Please pull out every line of text from the records below, keeping each line word for word.

■ PROVIDED DATA
-------------------------

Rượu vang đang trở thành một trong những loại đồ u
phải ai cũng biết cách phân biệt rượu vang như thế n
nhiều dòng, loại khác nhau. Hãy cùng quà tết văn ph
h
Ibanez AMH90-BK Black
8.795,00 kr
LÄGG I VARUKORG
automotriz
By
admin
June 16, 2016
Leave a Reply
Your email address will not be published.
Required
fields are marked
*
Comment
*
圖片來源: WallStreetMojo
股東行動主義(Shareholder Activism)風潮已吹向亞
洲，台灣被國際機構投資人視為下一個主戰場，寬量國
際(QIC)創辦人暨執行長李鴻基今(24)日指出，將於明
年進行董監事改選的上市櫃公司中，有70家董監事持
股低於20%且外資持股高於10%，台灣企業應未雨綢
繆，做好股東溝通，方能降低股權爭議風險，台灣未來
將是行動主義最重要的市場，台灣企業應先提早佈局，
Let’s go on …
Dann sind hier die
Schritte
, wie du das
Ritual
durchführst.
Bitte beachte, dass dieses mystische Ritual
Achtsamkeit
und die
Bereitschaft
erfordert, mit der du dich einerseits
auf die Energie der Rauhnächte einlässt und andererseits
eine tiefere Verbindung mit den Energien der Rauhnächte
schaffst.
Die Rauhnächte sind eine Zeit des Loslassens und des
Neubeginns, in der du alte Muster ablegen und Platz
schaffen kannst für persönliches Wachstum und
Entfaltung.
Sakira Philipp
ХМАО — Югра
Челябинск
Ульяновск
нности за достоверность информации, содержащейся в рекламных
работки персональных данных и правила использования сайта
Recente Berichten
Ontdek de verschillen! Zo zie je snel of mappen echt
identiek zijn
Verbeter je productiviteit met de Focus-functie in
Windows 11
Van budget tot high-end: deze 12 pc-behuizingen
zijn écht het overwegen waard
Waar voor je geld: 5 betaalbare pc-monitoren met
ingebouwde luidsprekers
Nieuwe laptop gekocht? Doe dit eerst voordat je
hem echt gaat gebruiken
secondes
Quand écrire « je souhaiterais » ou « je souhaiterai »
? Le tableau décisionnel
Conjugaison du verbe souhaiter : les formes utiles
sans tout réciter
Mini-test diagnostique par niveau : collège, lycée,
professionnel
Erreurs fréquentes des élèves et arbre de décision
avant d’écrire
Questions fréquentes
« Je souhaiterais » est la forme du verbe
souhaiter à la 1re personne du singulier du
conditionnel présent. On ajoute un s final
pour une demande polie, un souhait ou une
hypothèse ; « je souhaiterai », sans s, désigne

-------------------------

■ ANSWER SECTION
Rượu vang đang trở thành một trong những loại đồ u
phải ai cũng biết cách phân biệt rượu vang như thế n
nhiều dòng, loại khác nhau. Hãy cùng quà tết văn ph
h
Ibanez AMH90-BK Black
8.795,00 kr
LÄGG I VARUKORG
automotriz
By
admin
June 16, 2016
Leave a Reply
Your email address will not be published.
Required
fields are marked
*
Comment
*
圖片來源: WallStreetMojo
股東行動主義(Shareholder Activism)風潮已吹向亞
洲，台灣被國際機構投資人視為下一個主戰場，寬量國
際(QIC)創辦人暨執行長李鴻基今(24)日指出，將於明
年進行董監事改選的上市櫃公司中，有70家董監事持
股低於20%且外資持股高於10%，台灣企業應未雨綢
繆，做好股東溝通，方能降低股權爭議風險，台灣未來
將是行動主義最重要的市場，台灣企業應先提早佈局，
Let’s go on …
Dann sind hier die
Schritte
, wie du das
Ritual
durchführst.
Bitte beachte, dass dieses mystische Ritual
Achtsamkeit
und die
Bereitschaft
erfordert, mit der du dich einerseits
auf die Energie der Rauhnächte einlässt und andererseits
eine tiefere Verbindung mit den Energien der Rauhnächte
schaffst.
Die Rauhnächte sind eine Zeit des Loslassens und des
Neubeginns, in der du alte Muster ablegen und Platz
schaffen kannst für persönliches Wachstum und
Entfaltung.
Sakira Philipp
ХМАО — Югра
Челябинск
Ульяновск
нности за достоверность информации, содержащейся в рекламных
работки персональных данных и правила использования сайта
Recente Berichten
Ontdek de verschillen! Zo zie je snel of mappen echt
identiek zijn
Verbeter je productiviteit met de Focus-functie in
Windows 11
Van budget tot high-end: deze 12 pc-behuizingen
zijn écht het overwegen waard
Waar voor je geld: 5 betaalbare pc-monitoren met
ingebouwde luidsprekers
Nieuwe laptop gekocht? Doe dit eerst voordat je
hem echt gaat gebruiken
secondes
Quand écrire « je souhaiterais » ou « je souhaiterai »
? Le tableau décisionnel
Conjugaison du verbe souhaiter : les formes utiles
sans tout réciter
Mini-test diagnostique par niveau : collège, lycée,
professionnel
Erreurs fréquentes des élèves et arbre de décision
avant d’écrire
Questions fréquentes
« Je souhaiterais » est la forme du verbe
souhaiter à la 1re personne du singulier du
conditionnel présent. On ajoute un s final
pour une demande polie, un souhait ou une
hypothèse ; « je souhaiterai », sans s, désigne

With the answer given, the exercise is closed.